Человек из подполья пишет: "С чего это взяли все эти мудрецы, что человеку надо какого-то нормального, какого-то добродетельного хотения? С чего это непременно вообразили они, что человеку надо непременно благоразумно-выгодного хотения? Человеку надо одного только самостоятельного хотения, чего бы эта самостоятельность ни стоила, к чему бы ни привела".

"Если нет бога, - говорит Кириллов, - то вся воля - моя. Человек потому и был до сих пор так несчастен и беден, что своевольничал с краю, как школьник. Неужели никто, кончив бога, не осмелился заявить своеволие в самом полном пункте? Это так, как бедный получил наследство и испугался, и не смеет подойти к мешку, почитая себя малосильным владеть".

И вот люди начинают заявлять своеволие, начинают проявлять свое самостоятельное хотение.

Самостоятельное хотение, раз сброшена с души упомянутая крышка, - это, конечно, что-то глубоко отъединенное от всего в мире, идущее исключительно в собственное я человека. Раскольников говорит: "Трудолюбивый народ социалисты и торговый; "общим счастьем" занимаются. Нет, мне жизнь однажды дается и никогда ее больше не будет; я не хочу дожидаться "всеобщего счастья". Я и сам хочу жить, а то лучше уж и не жить". В чем же жизнь? "Свобода и власть, главное - власть! Над всею дрожащею тварью и над всем муравейником!.. Вот цель!.. Кто крепок и силен умом и духом, тот над людьми и властелин. Власть дается только тому, кто посмеет наклониться и взять ее. Тут одно только, одно: стоит только посметь!"

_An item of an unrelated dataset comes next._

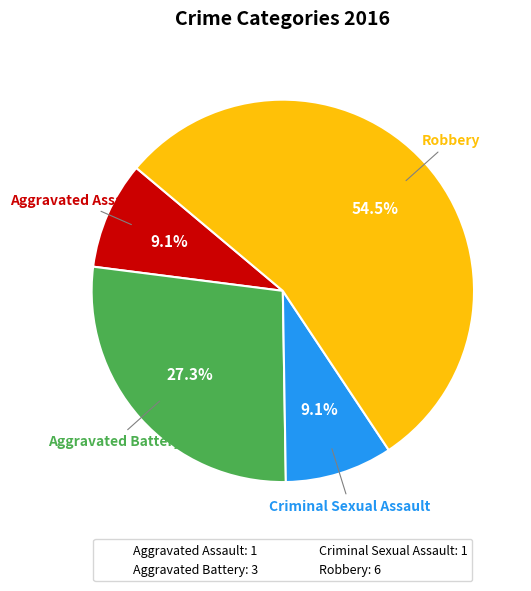

Which has a higher value, Criminal Sexual Assault or Robbery?

Robbery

Чтобы доказать себе, что он "смеет", Раскольников убивает старуху процентщицу. "Я не человека убил, я принцип убил... Не для того я убил, чтобы, получив средства и власть, сделаться благодетелем человечества. Вздор! Я просто убил; для себя убил, для себя одного... Мне надо было узнать тогда, и поскорей узнать, вошь ли я, как все, или человек? Смогу ли я переступить или не смогу? Осмелюсь ли нагнуться и взять или нет? Тварь ли я дрожащая, или право имею?"

Оказалось - тварь дрожащая. Проявить "самостоятельное хотение" до конца Раскольников не посмел. Сам идет на раскрытие своего преступления, по-ребячески задирает Заметова и Порфирия, раскидывает на себя сети и беспомощно запутывается в них. С презрением, с отвращением к себе за свою слабость он идет каяться, доносит на себя, отправляется на каторгу.

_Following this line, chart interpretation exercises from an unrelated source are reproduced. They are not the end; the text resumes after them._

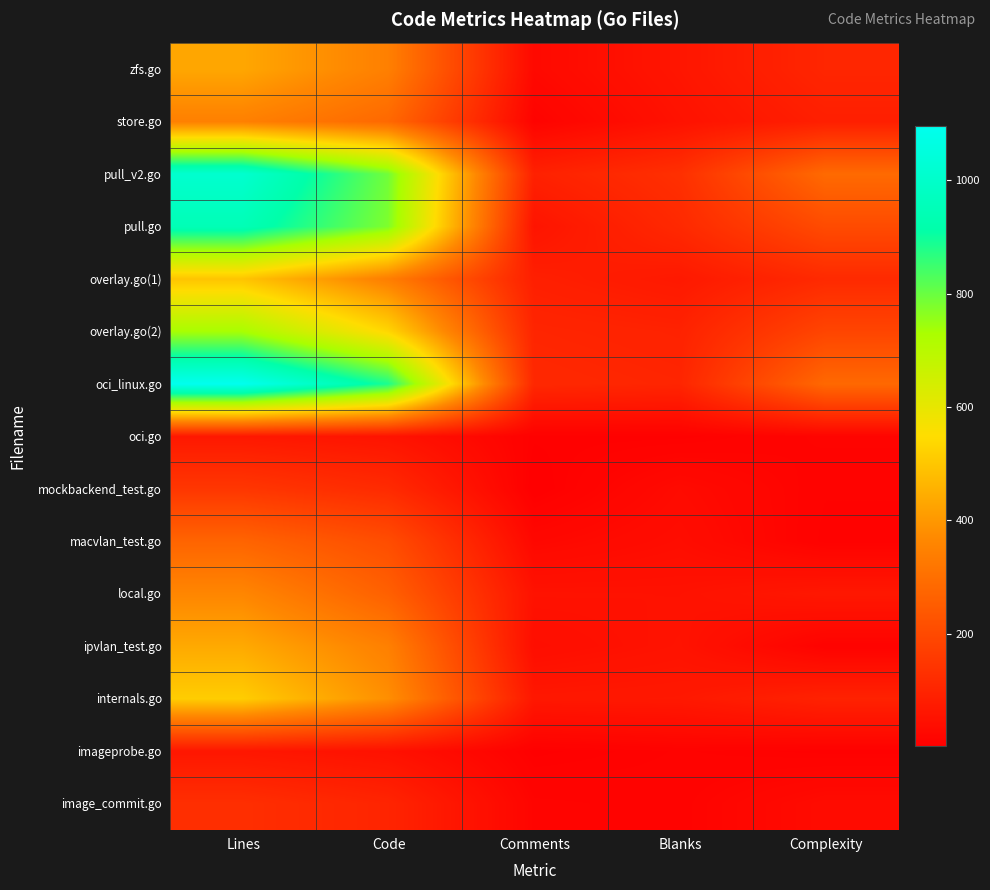

Reading right to left, extract all data points from this chart.

zfs.go: Complexity=104	Blanks=61	Comments=27	Code=345	Lines=433
store.go: Complexity=86	Blanks=51	Comments=12	Code=283	Lines=346
pull_v2.go: Complexity=287	Blanks=130	Comments=91	Code=792	Lines=1013
pull.go: Complexity=203	Blanks=112	Comments=57	Code=778	Lines=947
overlay.go(1): Complexity=114	Blanks=69	Comments=86	Code=341	Lines=496
overlay.go(2): Complexity=187	Blanks=94	Comments=102	Code=535	Lines=731
oci_linux.go: Complexity=283	Blanks=102	Comments=110	Code=884	Lines=1096
oci.go: Complexity=15	Blanks=6	Comments=6	Code=55	Lines=67
mockbackend_test.go: Complexity=10	Blanks=31	Comments=1	Code=116	Lines=148
macvlan_test.go: Complexity=8	Blanks=38	Comments=24	Code=209	Lines=271
local.go: Complexity=66	Blanks=50	Comments=51	Code=261	Lines=362
ipvlan_test.go: Complexity=10	Blanks=53	Comments=40	Code=346	Lines=439
internals.go: Complexity=94	Blanks=68	Comments=65	Code=382	Lines=515
imageprobe.go: Complexity=6	Blanks=10	Comments=4	Code=49	Lines=63
image_commit.go: Complexity=33	Blanks=12	Comments=15	Code=100	Lines=127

Раскаяния никакого Раскольников не испытывает, и вовсе не мучения совести заставляют его сознаться в преступлении, - это великолепно показал Мережковский. Перечитываешь "Преступление и наказание" - и недоумеваешь: как могли раньше, читая одно, понимать совсем другое, как могли видеть в романе истасканную "идею", что преступление будит в человеке совесть и в муках совести несет преступнику высшее наказание.

"Я сейчас иду предавать себя. Но я не знаю, для чего я иду предавать себя, - говорит Раскольников. - Преступление? Какое преступление? - вскричал он в каком-то внезапном бешенстве. - Не думаю я о нем, и смывать не думаю! Только теперь вижу ясно всю нелепость моего малодушия, теперь, как уж решился идти на этот ненужный стыд! Просто от низости и бездарности моей решаюсь!"

И с усмешкою дьявола он думает: "А любопытно, неужели в эти будущие пятнадцать - двадцать лет так уже смирится душа моя, что с благоговением буду хныкать пред людьми, называя себя ко всякому слову разбойником?.. Каким же процессом может это произойти? И зачем, зачем же жить после этого?"

Уже будучи на каторге, "он строго судил себя, и ожесточенная совесть его не нашла никакой особенно ужасной вины в его прошедшем, кроме разве простого промаха... И хотя бы судьба послала ему раскаяние - жгучее раскаяние, разбивающее сердце, от ужасных мук которого мерещится петля и омут. О, он бы обрадовался ему! Муки и слезы - ведь это тоже жизнь. Но он не раскаивался в своем преступлении... Вот в чем одном признавал он свое преступление: только в том, что не вынес его и сделал явку с повинной".